Investment ROI Calculator
Calculate the return on your investment portfolio. Whether it's stocks, mutual funds, bonds, or real estate, measure your investment performance with annualized returns and total profit calculations.
Understanding Return on Investment (ROI)
Return on Investment (ROI) is the most widely used metric for evaluating investment profitability. It measures the percentage gain or loss on an investment relative to its cost. While simple to calculate, ROI has a key limitation—it doesn't account for time.
ROI and CAGR Formulas
ROI = ((Final Value - Initial Investment) / Initial Investment) × 100
CAGR = ((Final Value / Initial Value)^(1/Years)) - 1
Example Calculations
| Initial | Final | Period | ROI | CAGR |
|---|---|---|---|---|
| $25,000 | $45,000 | 7 years | 80% | 8.77% |
| $100,000 | $180,000 | 5 years | 80% | 12.47% |
Why CAGR Matters
A 50% ROI sounds great, but context matters. 50% over 1 year is excellent (equivalent to 50% CAGR), but 50% over 10 years is poor (only 4.14% CAGR). CAGR normalizes returns to an annual rate, allowing fair comparison between investments held for different periods.
ROI Benchmarks by Investment Type
- Stock Market (S&P 500): ~10% annual historical return
- Real Estate: 8-12% annual return (including rental income)
- Bonds: 3-6% annual return (lower risk)
- Savings Account: 0.5-2% annual return
- Venture Capital: 15-25% target IRR (high risk)

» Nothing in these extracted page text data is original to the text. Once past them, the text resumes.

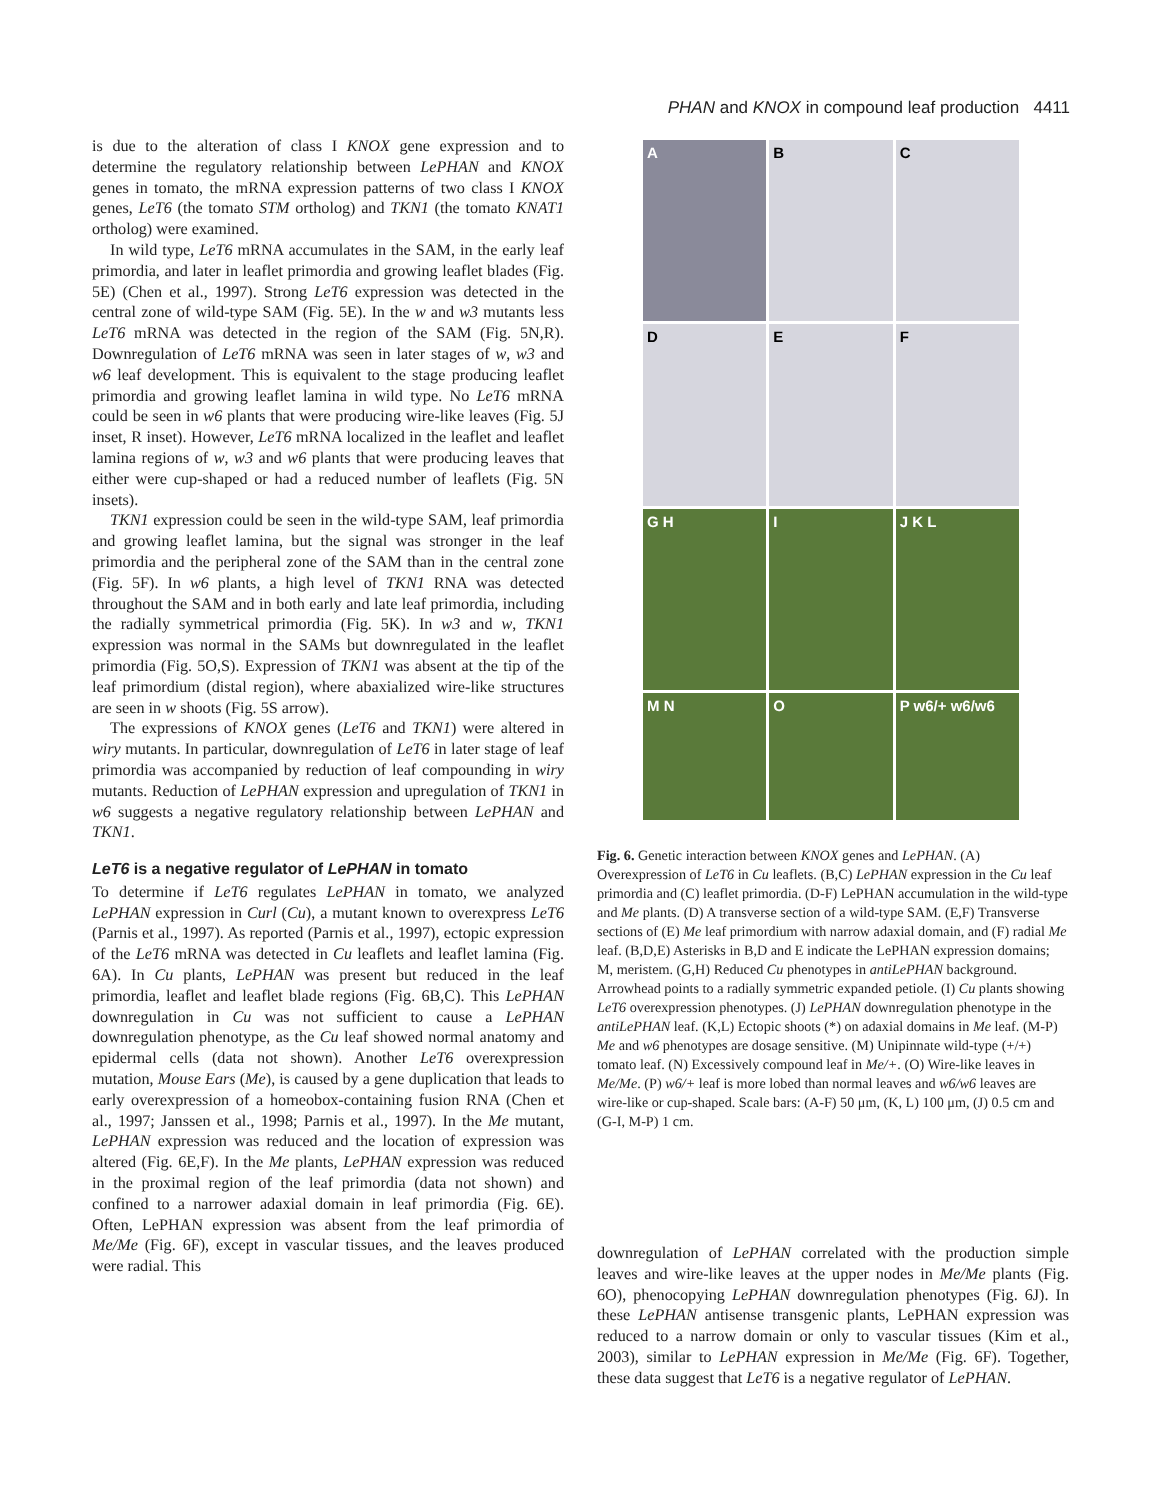PHAN and KNOX in compound leaf production 4411
is due to the alteration of class I KNOX gene expression and to determine the regulatory relationship between LePHAN and KNOX genes in tomato, the mRNA expression patterns of two class I KNOX genes, LeT6 (the tomato STM ortholog) and TKN1 (the tomato KNAT1 ortholog) were examined.
In wild type, LeT6 mRNA accumulates in the SAM, in the early leaf primordia, and later in leaflet primordia and growing leaflet blades (Fig. 5E) (Chen et al., 1997). Strong LeT6 expression was detected in the central zone of wild-type SAM (Fig. 5E). In the w and w3 mutants less LeT6 mRNA was detected in the region of the SAM (Fig. 5N,R). Downregulation of LeT6 mRNA was seen in later stages of w, w3 and w6 leaf development. This is equivalent to the stage producing leaflet primordia and growing leaflet lamina in wild type. No LeT6 mRNA could be seen in w6 plants that were producing wire-like leaves (Fig. 5J inset, R inset). However, LeT6 mRNA localized in the leaflet and leaflet lamina regions of w, w3 and w6 plants that were producing leaves that either were cup-shaped or had a reduced number of leaflets (Fig. 5N insets).
TKN1 expression could be seen in the wild-type SAM, leaf primordia and growing leaflet lamina, but the signal was stronger in the leaf primordia and the peripheral zone of the SAM than in the central zone (Fig. 5F). In w6 plants, a high level of TKN1 RNA was detected throughout the SAM and in both early and late leaf primordia, including the radially symmetrical primordia (Fig. 5K). In w3 and w, TKN1 expression was normal in the SAMs but downregulated in the leaflet primordia (Fig. 5O,S). Expression of TKN1 was absent at the tip of the leaf primordium (distal region), where abaxialized wire-like structures are seen in w shoots (Fig. 5S arrow).
The expressions of KNOX genes (LeT6 and TKN1) were altered in wiry mutants. In particular, downregulation of LeT6 in later stage of leaf primordia was accompanied by reduction of leaf compounding in wiry mutants. Reduction of LePHAN expression and upregulation of TKN1 in w6 suggests a negative regulatory relationship between LePHAN and TKN1.
LeT6 is a negative regulator of LePHAN in tomato
To determine if LeT6 regulates LePHAN in tomato, we analyzed LePHAN expression in Curl (Cu), a mutant known to overexpress LeT6 (Parnis et al., 1997). As reported (Parnis et al., 1997), ectopic expression of the LeT6 mRNA was detected in Cu leaflets and leaflet lamina (Fig. 6A). In Cu plants, LePHAN was present but reduced in the leaf primordia, leaflet and leaflet blade regions (Fig. 6B,C). This LePHAN downregulation in Cu was not sufficient to cause a LePHAN downregulation phenotype, as the Cu leaf showed normal anatomy and epidermal cells (data not shown). Another LeT6 overexpression mutation, Mouse Ears (Me), is caused by a gene duplication that leads to early overexpression of a homeobox-containing fusion RNA (Chen et al., 1997; Janssen et al., 1998; Parnis et al., 1997). In the Me mutant, LePHAN expression was reduced and the location of expression was altered (Fig. 6E,F). In the Me plants, LePHAN expression was reduced in the proximal region of the leaf primordia (data not shown) and confined to a narrower adaxial domain in leaf primordia (Fig. 6E). Often, LePHAN expression was absent from the leaf primordia of Me/Me (Fig. 6F), except in vascular tissues, and the leaves produced were radial. This
A
B
C
D
E
F
G H
I
J K L
M N
O
P w6/+ w6/w6
Fig. 6. Genetic interaction between KNOX genes and LePHAN. (A) Overexpression of LeT6 in Cu leaflets. (B,C) LePHAN expression in the Cu leaf primordia and (C) leaflet primordia. (D-F) LePHAN accumulation in the wild-type and Me plants. (D) A transverse section of a wild-type SAM. (E,F) Transverse sections of (E) Me leaf primordium with narrow adaxial domain, and (F) radial Me leaf. (B,D,E) Asterisks in B,D and E indicate the LePHAN expression domains; M, meristem. (G,H) Reduced Cu phenotypes in antiLePHAN background. Arrowhead points to a radially symmetric expanded petiole. (I) Cu plants showing LeT6 overexpression phenotypes. (J) LePHAN downregulation phenotype in the antiLePHAN leaf. (K,L) Ectopic shoots (*) on adaxial domains in Me leaf. (M-P) Me and w6 phenotypes are dosage sensitive. (M) Unipinnate wild-type (+/+) tomato leaf. (N) Excessively compound leaf in Me/+. (O) Wire-like leaves in Me/Me. (P) w6/+ leaf is more lobed than normal leaves and w6/w6 leaves are wire-like or cup-shaped. Scale bars: (A-F) 50 μm, (K, L) 100 μm, (J) 0.5 cm and (G-I, M-P) 1 cm.
downregulation of LePHAN correlated with the production simple leaves and wire-like leaves at the upper nodes in Me/Me plants (Fig. 6O), phenocopying LePHAN downregulation phenotypes (Fig. 6J). In these LePHAN antisense transgenic plants, LePHAN expression was reduced to a narrow domain or only to vascular tissues (Kim et al., 2003), similar to LePHAN expression in Me/Me (Fig. 6F). Together, these data suggest that LeT6 is a negative regulator of LePHAN.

Frequently Asked Questions
How do I calculate ROI on stocks?
Stock ROI = ((Current Value + Dividends - Purchase Price) / Purchase Price) × 100. Include dividends received for total return. Our calculator helps you find both absolute ROI and annualized CAGR.
What affects investment ROI?
ROI is affected by market conditions, timing, fees, taxes, and compound growth. Longer investment periods typically yield better results due to compounding. Consider reinvesting dividends for higher returns.